Use the same cache key for jobs running in parallel?

Hi,

I have a project in which I want to run 3 jobs in parallel, but I want to install npm dependencies only once and cache the resulting node_modules:

  • test-unit - run unit tests
  • test-integration - run integration tests
  • build-sam - Build an AWS SAM (Serverless Application Model)

The installation of node modules and caching them is encapsulated in the install-deps-with-cache command which I use in all the above 3 jobs.

My intuition is that if the cache key already exists (if the package.json and package-lock.json weren’t changed from a previous commit) then I guess the 3 parallel jobs will be able to use it.

However, what happens if the cache key doesn’t exist (either package.json or package-lock.json were changed)?
Will each of the 3 jobs that run in parallel install the npm dependencies, which is a bit wasteful?
Or is CircleCI somehow manage to reuse the cache even though the jobs run in parallel?

commands:
  install-deps-with-cache:
    description: Install dependencies by using the cache if exists
    steps:
      - restore_cache:
          key: v1-{{ checksum "package.json" }}-{{ checksum "package-lock.json" }}
          working_directory: ~/project

      - run:
          name: Install dependencies
          command: |
            if [ -d 'node_modules' ]
            then 
              echo "restored node_modules from cache!"
            else
              npm ci
            fi
          working_directory: ~/project

      - save_cache:
          key: v1-{{ checksum "package.json" }}-{{ checksum "package-lock.json" }}
          paths: node_modules
          working_directory: ~/project

jobs:
  test-unit:
    docker:
      - image: cimg/node:18.16.1
    steps:
      - checkout
      - install-deps-with-cache
      - run:
          name: Test Unit
          command: npm run test:unit
          working_directory: ~/project

  test-integration:
    docker:
      - image: cimg/node:18.16.1
    steps:
      - checkout
      - install-deps-with-cache
      - run:
          name: Test Integration
          command: npm run test:integration
          working_directory: ~/project
  
  build-sam:
    docker:
      - image: 563186419109.dkr.ecr.us-east-1.amazonaws.com/build-images:sam-node-18    
    steps:
      - checkout
      - install-deps-with-cache
      - run:
          name: Build template
          command: sam build
          working_directory: ~/project

workflows:
  version: 2
  package:
    jobs:
      - test-unit:
          context: all
      - test-integration:
          context: all
      - build-sam:
          context: all
      - deploy:
          name: deploy-staging
          context: all
          deploy-env: staging
          notify-slack: false
          requires:
            - build-sam

There is no documented ‘advanced’ cache management. All indications are that the cache commands run within the environment with no independent controlling process. So using your example, each of the 3 jobs would create its own unique environment if no cache object exists when they start.

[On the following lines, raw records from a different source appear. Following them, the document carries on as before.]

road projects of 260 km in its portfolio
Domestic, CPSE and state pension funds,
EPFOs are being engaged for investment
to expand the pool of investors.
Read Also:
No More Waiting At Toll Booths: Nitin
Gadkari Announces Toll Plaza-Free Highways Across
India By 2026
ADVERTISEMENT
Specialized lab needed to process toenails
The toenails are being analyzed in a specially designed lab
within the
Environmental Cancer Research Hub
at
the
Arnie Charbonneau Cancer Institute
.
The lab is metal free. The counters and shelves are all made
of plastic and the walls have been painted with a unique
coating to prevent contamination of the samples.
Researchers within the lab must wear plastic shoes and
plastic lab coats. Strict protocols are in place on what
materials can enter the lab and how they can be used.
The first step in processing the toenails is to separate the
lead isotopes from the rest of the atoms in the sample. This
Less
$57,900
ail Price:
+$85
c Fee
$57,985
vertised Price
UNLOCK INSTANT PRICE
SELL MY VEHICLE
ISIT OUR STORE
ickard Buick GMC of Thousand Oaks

You could modify your process so that before executing the parallel tasks you run a task that makes sure that the cached environment exists and is up to date.

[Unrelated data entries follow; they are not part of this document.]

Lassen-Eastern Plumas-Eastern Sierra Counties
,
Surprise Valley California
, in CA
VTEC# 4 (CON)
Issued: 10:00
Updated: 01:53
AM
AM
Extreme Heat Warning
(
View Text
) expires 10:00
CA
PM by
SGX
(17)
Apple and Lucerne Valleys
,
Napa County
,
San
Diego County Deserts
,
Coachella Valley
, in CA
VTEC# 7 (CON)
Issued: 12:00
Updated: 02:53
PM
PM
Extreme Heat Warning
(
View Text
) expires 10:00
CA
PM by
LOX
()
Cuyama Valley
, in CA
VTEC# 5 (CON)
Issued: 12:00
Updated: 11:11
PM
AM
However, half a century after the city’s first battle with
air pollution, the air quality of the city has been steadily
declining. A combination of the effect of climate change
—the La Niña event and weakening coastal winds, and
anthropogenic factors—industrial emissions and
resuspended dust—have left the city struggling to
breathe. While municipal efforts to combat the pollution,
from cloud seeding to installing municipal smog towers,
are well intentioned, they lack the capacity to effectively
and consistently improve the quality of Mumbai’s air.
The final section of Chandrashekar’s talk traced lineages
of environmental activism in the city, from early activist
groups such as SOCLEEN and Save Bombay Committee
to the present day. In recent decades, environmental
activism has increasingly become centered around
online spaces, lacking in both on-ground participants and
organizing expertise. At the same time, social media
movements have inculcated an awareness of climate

@rit1010 thanks for your reply.

You could modify your process so that before executing the parallel tasks you run a task that makes sure that the cached environment exists and is up to date.

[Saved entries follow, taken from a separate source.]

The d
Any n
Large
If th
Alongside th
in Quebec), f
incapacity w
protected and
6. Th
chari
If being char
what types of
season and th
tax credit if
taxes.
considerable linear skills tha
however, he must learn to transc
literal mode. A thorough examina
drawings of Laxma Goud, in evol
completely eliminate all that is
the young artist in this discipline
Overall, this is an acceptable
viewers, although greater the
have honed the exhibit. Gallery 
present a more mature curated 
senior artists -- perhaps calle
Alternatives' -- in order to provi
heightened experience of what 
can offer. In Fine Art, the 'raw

When you write “task” you mean a job?
Basically do something like this?

jobs:
  install-deps-job:
    docker:
      - image: cimg/node:18.16.1

    steps:
      - npmregistry
      - checkout
      - install-deps-with-cache

workflows:
  version: 2
  package:
    jobs:
      - install-deps-job:
          context: all

      - test-unit:
          context: all
          requires:
            - install-deps-job

      - test-integration:
          context: all
          requires:
            - install-deps-job

      - build-sam:
          context: all
          requires:
            - install-deps-job

That would probably work, the downside is that it performs the git checkout of the project just for the sake of installing dependencies and populating the cache. But I guess “git checkout” is much “cheaper” than installing dependencies so it’s probably worth it.

Are there any recommended approaches for things like this?
Like is it considered a best practice to have a job that just installs dependencies and populate the cache?

Yes, that is the type of thing I was proposing.

As for recommendations, I’ve not come across any documents or past forum posts that cover your use case, so there is no best practice I can point to.